Lifetime of the network under CLIW, CLSS, and AO scheme for mobile user1 (a) and user2 (b).

Fig. 3.

Lifetime of the network under CLIW, CLSS, and AO scheme for mobile user3 (a) and user4 (b).

4.1 Performance Analysis

Figures 2 and 3 show the analysis of lifetime of the network of CLIW scheme and the comparison with two baselines that are AO and CLSS scheme for different mobile users. From Figs. 2 and 3, it is observed that the MCC-WMSNs integration enhances the network lifetime greatly as compared to two baselines AO and CLSS schemes. Figures 2 and 3 indicate that the network lifetime is more in case of CLIW scheme in comparison with two baselines AO and CLSS schemes. Figures 2 and 3 also indicate that the network lifetime in CLIW-1 scheme is longer as compared to CLIW-2 scheme. The proposed CLIW-2 performs better as compared to the AO scheme and this is because AO scheme considers that the sensor nodes always in the awake state where as sensor nodes maintain sleep scheduling technique in case of CLIW scheme. On the other hand, both CLIW and CLSS scheme consider the sleep scheduling technique but in later case the sensor nodes always depend on the location of the mobile devices. On the basis of a user request, the nodes awake and successfully respond by considering the public cloud as a middle layer. Consequently, the mobile users are able to receive sensory data through the public cloud.
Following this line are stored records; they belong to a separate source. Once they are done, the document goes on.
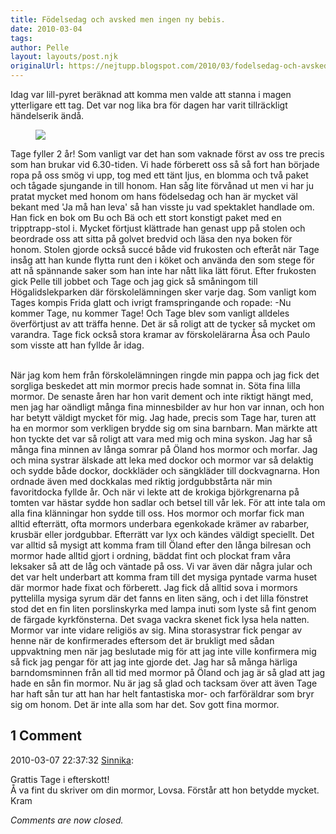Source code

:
 ```yaml
---
title: Födelsedag och avsked men ingen ny bebis.
date: 2010-03-04
tags: 	
author: Pelle
layout: layouts/post.njk
originalUrl: https://nejtupp.blogspot.com/2010/03/fodelsedag-och-avsked-men-ingen-ny.html
---
```


Idag var lill-pyret beräknad att komma men valde att stanna i magen ytterligare ett tag. Det var nog lika bra för dagen har varit tillräckligt händelserik ändå.


<figure>
	<img src="../../../img/2010/03/Tage+fyller+2+år-_MG_0139.jpg">
</figure>

Tage fyller 2 år! Som vanligt var det han som vaknade först av oss tre precis som han brukar vid 6.30-tiden. Vi hade förberett oss så så fort han började ropa på oss smög vi upp, tog med ett tänt ljus, en blomma och två paket och tågade sjungande in till honom. Han såg lite förvånad ut men vi har ju pratat mycket med honom om hans födelsedag och han är mycket väl bekant med &apos;Ja må han leva&apos; så han visste ju vad spektaklet handlade om. Han fick en bok om Bu och Bä och ett stort konstigt paket med en tripptrapp-stol i. Mycket förtjust klättrade han genast upp på stolen och beordrade oss att sitta på golvet bredvid och läsa den nya boken för honom. Stolen gjorde också succé både vid frukosten och efteråt när Tage insåg att han kunde flytta runt den i köket och använda den som stege för att nå spännande saker som han inte har nått lika lätt förut. Efter frukosten gick Pelle till jobbet och Tage och jag gick så småningom till Högalidslekparken där förskolelämningen sker varje dag. Som vanligt kom Tages kompis Frida glatt och ivrigt framspringande och ropade: -Nu kommer Tage, nu kommer Tage! Och Tage blev som vanligt alldeles överförtjust av att träffa henne. Det är så roligt att de tycker så mycket om varandra. Tage fick också stora kramar av förskolelärarna Åsa och Paulo som visste att han fyllde år idag.
<br><br>

När jag kom hem från förskolelämningen ringde min pappa och jag fick det sorgliga beskedet att min mormor precis hade somnat in. Söta fina lilla mormor. De senaste åren har hon varit dement och inte riktigt hängt med, men jag har oändligt många fina minnesbilder av hur hon var innan, och hon har betytt väldigt mycket för mig. Jag hade, precis som Tage har, turen att ha en mormor som verkligen brydde sig om sina barnbarn. Man märkte att hon tyckte det var så roligt att vara med mig och mina syskon. Jag har så många fina minnen av långa somrar på Öland hos mormor och morfar. Jag och mina systrar älskade att leka med dockor och mormor var så delaktig och sydde både dockor, dockkläder och sängkläder till dockvagnarna. Hon ordnade även med dockkalas med riktig jordgubbstårta när min favoritdocka fyllde år. Och när vi lekte att de krokiga björkgrenarna på tomten var hästar sydde hon sadlar och betsel till vår lek. För att inte tala om alla fina klänningar hon sydde till oss. Hos mormor och morfar fick man alltid efterrätt, ofta mormors underbara egenkokade krämer av rabarber, krusbär eller jordgubbar. Efterrätt var lyx och kändes väldigt speciellt. Det var alltid så mysigt att komma fram till Öland efter den långa bilresan och mormor hade alltid gjort i ordning, bäddat fint och plockat fram våra leksaker så att de låg och väntade på oss. Vi var även där några jular och det var helt underbart att komma fram till det mysiga pyntade varma huset där mormor hade fixat och förberett. Jag fick då alltid sova i mormors pyttelilla mysiga syrum där det fanns en liten säng, och i det lilla fönstret stod det en fin liten porslinskyrka med lampa inuti som lyste så fint genom de färgade kyrkfönsterna. Det svaga vackra skenet fick lysa hela natten. Mormor var inte vidare religiös av sig. Mina storasystrar fick pengar av henne när de konfirmerades eftersom det är brukligt med sådan uppvaktning men när jag beslutade mig för att jag inte ville konfirmera mig så fick jag pengar för att jag inte gjorde det. Jag har så många härliga barndomsminnen från all tid med mormor på Öland och jag är så glad att jag hade en sån fin mormor. Nu är jag så glad och tacksam över att även Tage har haft sån tur att han har helt fantastiska mor- och farföräldrar som bryr sig om honom. Det är inte alla som har det. Sov gott fina mormor.

<div class="comments">
	<div class="comments-header"><h2>1 Comment</h2></div>
	<div class="comments-body">
			<div class="comment" id="comment-5081471802672307495">
				<p class="comment-header">
					<date datetime="2010-03-07T22:37:32.676+01:00">2010-03-07 22:37:32</date> 
					<a href="undefined" rel="nofollow">Sinnika</a>:
				</p>
				<div class="comment-content"><p>Grattis Tage i efterskott! <br />Å va fint du skriver om din mormor, Lovsa. Förstår att hon betydde mycket. <br />Kram</p></div>
				<div class="comment-footer"></div>
			</div></div>
	<p class="comments-footer"><em>Comments are now closed.</em></p>
</div>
As compared to the sensor-cloud connectivity, the sensor nodes consume less energy when connected with the cloudlets. Proposed CLIW scheme is fully utilized when the mobile device and the sensor nodes are connected via cloudlets.

5 Conclusion

In this work, an MCC-WMSNs integration approach has been proposed which is based on the CLIW-1 and CLIW-2 scheme. The simulation results indicate that the network life time is longer in case of CLIW-1 scheme as compared to CLIW-2 scheme. The simulation results also indicate that both CLIW-1 and CLIW-2 schemes are able to prolong the network lifetime in an integrated WMSNs.